@bored said in Eliminating social stats:
Shockingly a new poster is arguing about this as if we haven't read literally everything they just typed dozens of times before!
It's irrelevant whether they are a new poster or not. He (or she) who's never beaten a dead horse before can cast the first stone.
@Lain said in Eliminating social stats:
This is comparable to what you're suggesting by demanding that players make "believable" lies before the die roll is made. Expecting players using a specific social skill to know how to use that social skill in real life is like expecting every player with a high-Science character to personally have high-Science in real life.

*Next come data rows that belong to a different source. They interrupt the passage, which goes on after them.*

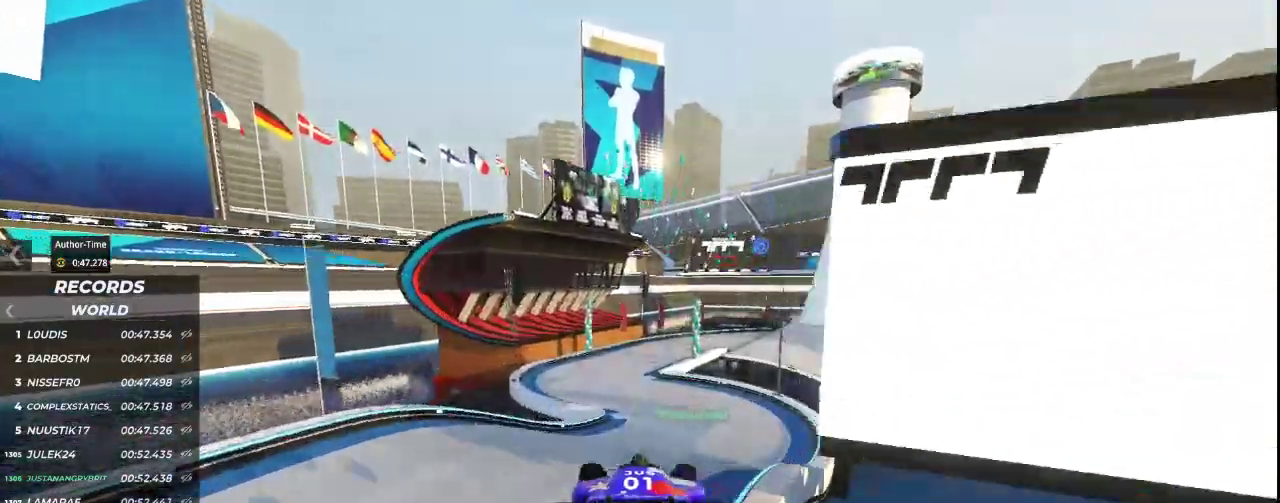
{"keys": ["left", "up"], "events": [[33, "down", "down"], [200, "down", "up"], [467, "left", "down"]]}
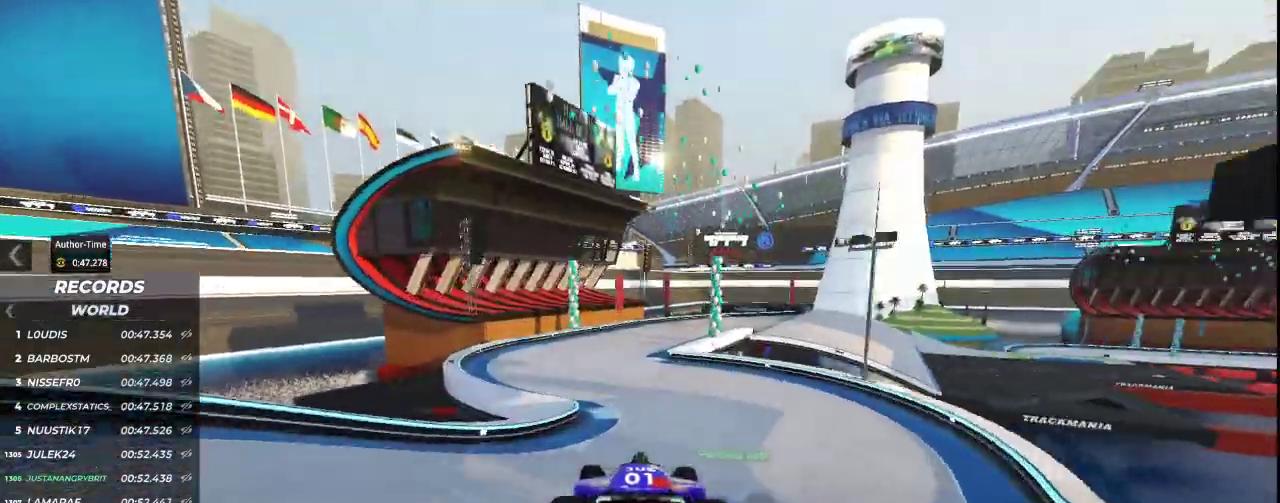
{"keys": ["up"], "events": [[133, "left", "up"]]}
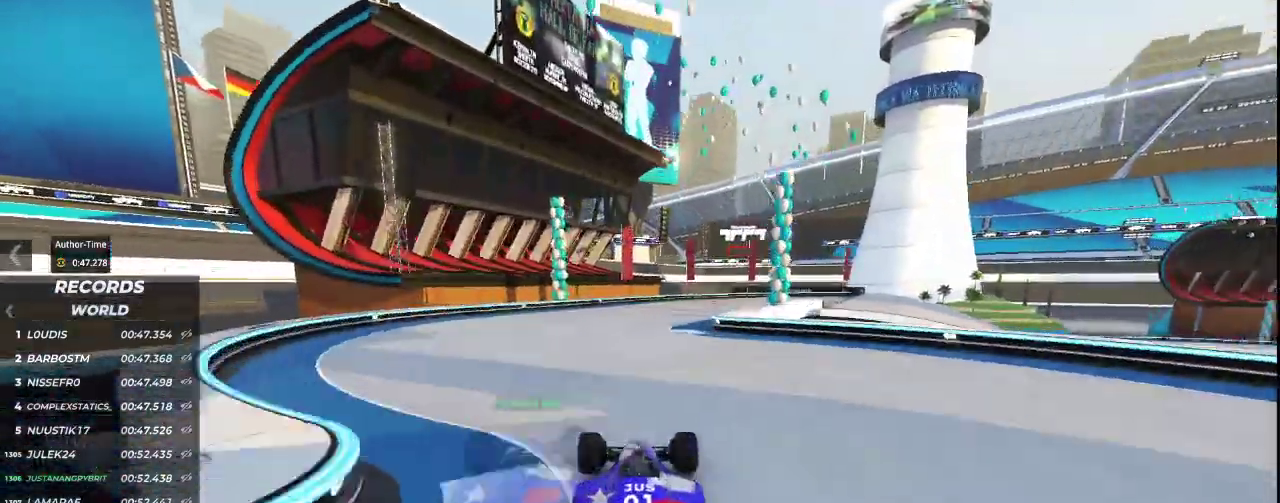
{"keys": ["right", "up"], "events": [[100, "right", "down"]]}
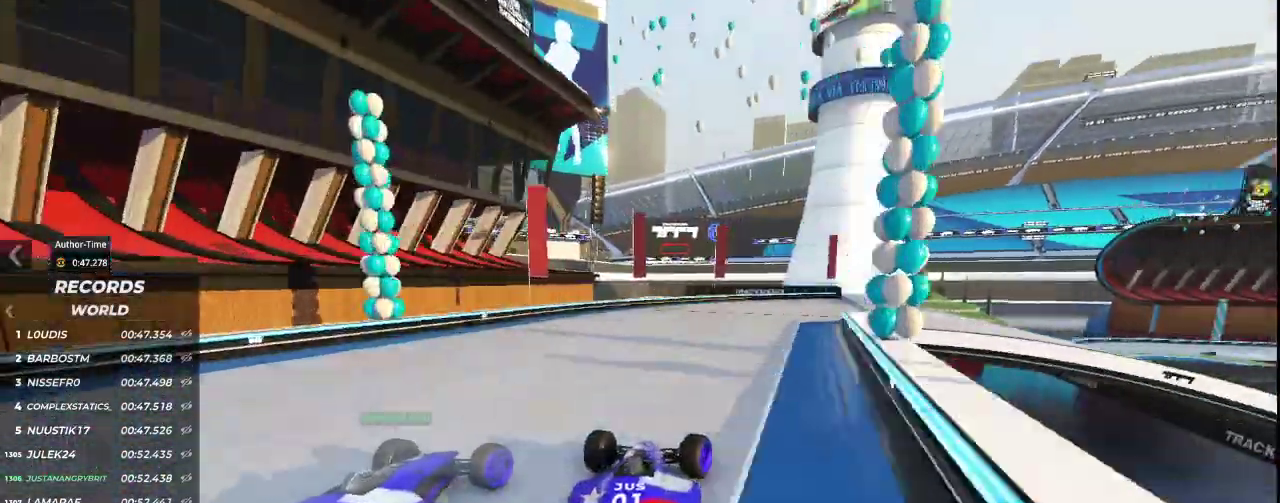
{"keys": ["right", "up"], "events": []}
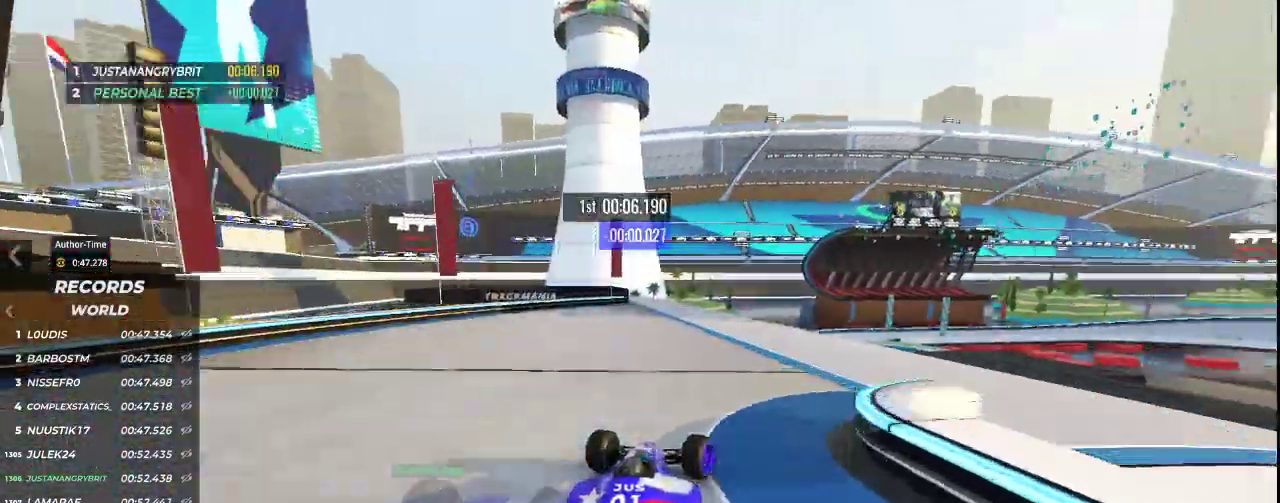
{"keys": ["up"], "events": [[67, "right", "up"]]}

That is kind of a main point against social skills though. See, unlike making meth (or hacking into the FBI database, repairing a car, etc) we actually play out the socialization parts. No one walks into a scene and goes "OOC: Hey, my character says hi and hangs out with y'all. +roll presence+socialize". No one, ever, and that's a good thing since that's basically ... well, the roleplay. People pose what they say, articulate what they want, tell others how it is said in as much detail and conviction as they care to go into.
So this is a real issue with these skills - politics, lying, manipulating, etc - when the roleplay points in one direction and the skills in a different one. If a guy comes to my PC, makes a fucking dumb proposal while insulting my woman in the process and he's caught at a lie but has high social stats then apparently I'm supposed to ignore the roleplay and just go with the results of a roll? Yes. That's... basically what MU* systems say. If I don't then I'm not playing right.
Well, I think that's a bad way of doing things. It just doesn't make sense. This social stuff is not the same as everything else, it cannot be safely and easily abstracted like everything else. Poses cannot be abstracted, they are explicit so we can't just separate their content from the mechanics.